Tips for using this calculator
- Start with 30-40% compressed signal blended with original; adjust to taste based on the instrument
- Use aggressive compression settings on the wet path (low threshold, high ratio) since you're blending with uncompressed
- Parallel compression is forgiving: even extreme compression sounds musical when blended with the original
- Apply to individual tracks (drums, bass) and buses (all drums, mix bus) for different thickening effects
- A/B test dry vs. compressed blend levels; even small changes (5%) significantly impact the final sound
Frequently asked questions
Why is parallel compression better than regular compression?

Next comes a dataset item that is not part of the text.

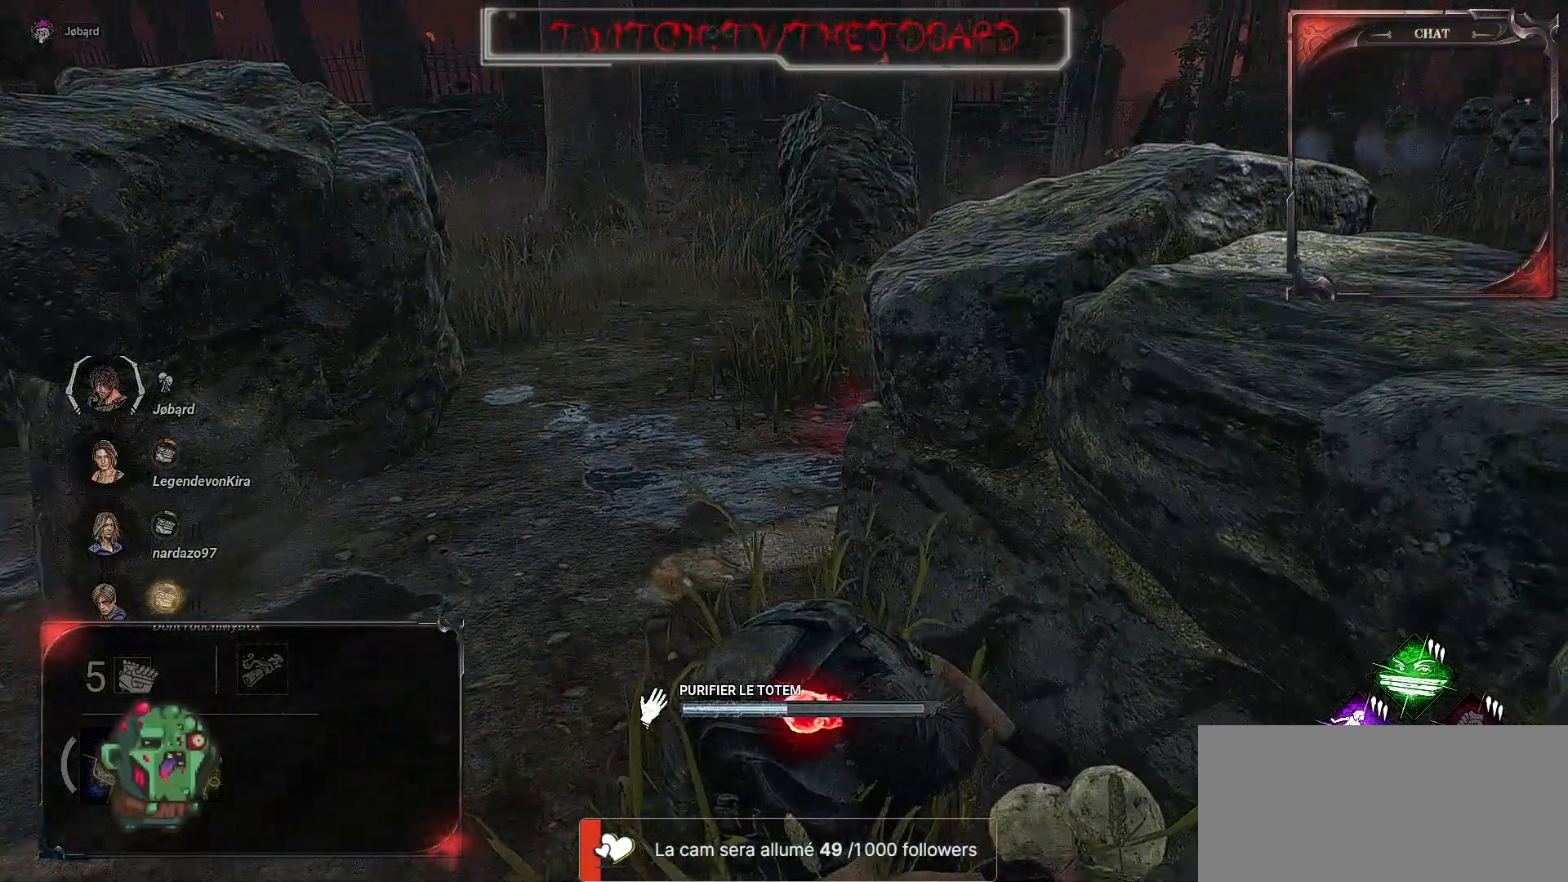
{"keys": [], "mouse": ["left"], "events": []}
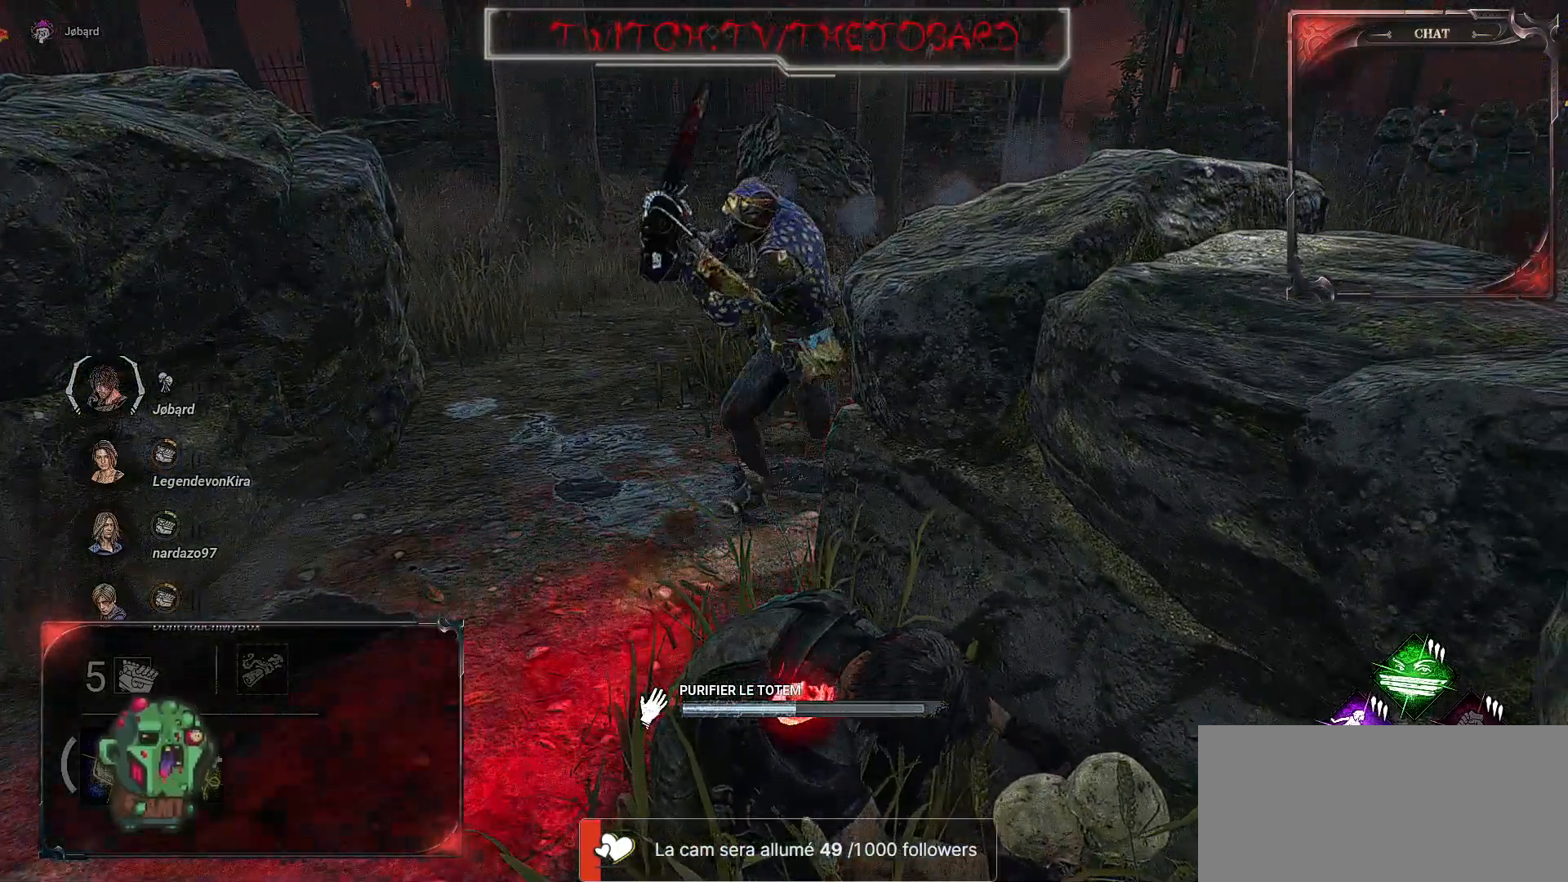
{"keys": ["s"], "mouse": ["left"], "events": [[167, "s", "down"]]}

Regular compression reduces dynamics, potentially making tracks sound dull. Parallel compression preserves the original's transient and dynamic character by keeping the dry signal intact, while adding the thickness and glue of compression. This gives you the best of both worlds: dynamic interest and cohesive sound.
What blend percentage should I use?
It depends on the source and effect goal. Drums often use 30-50% compressed, vocals 20-40%, bass 40-60%. Start with 30% and adjust by ear. Listen for increased sustain and thickness; if the track sounds dull or loses attack, reduce compressed blend. Trust your ears over numbers.
Should I adjust makeup gain on the compressed track?
Yes. The compressor reduces peak levels, so makeup gain ensures the compressed track matches the dry level when blended. Without makeup gain, the dry signal would dominate. Adjust makeup gain so both signals sit at equal perceived loudness before blending at your desired ratio.
Can I use parallel compression on the master bus?
Yes, and it's effective for adding cohesion to your mix. Use moderate compression ratios (2:1-4:1) with gentle threshold settings. Blend lightly (10-20% compressed) to avoid over-processing. Bus parallel compression is subtler than track-level compression but significantly impacts glue and perceived loudness.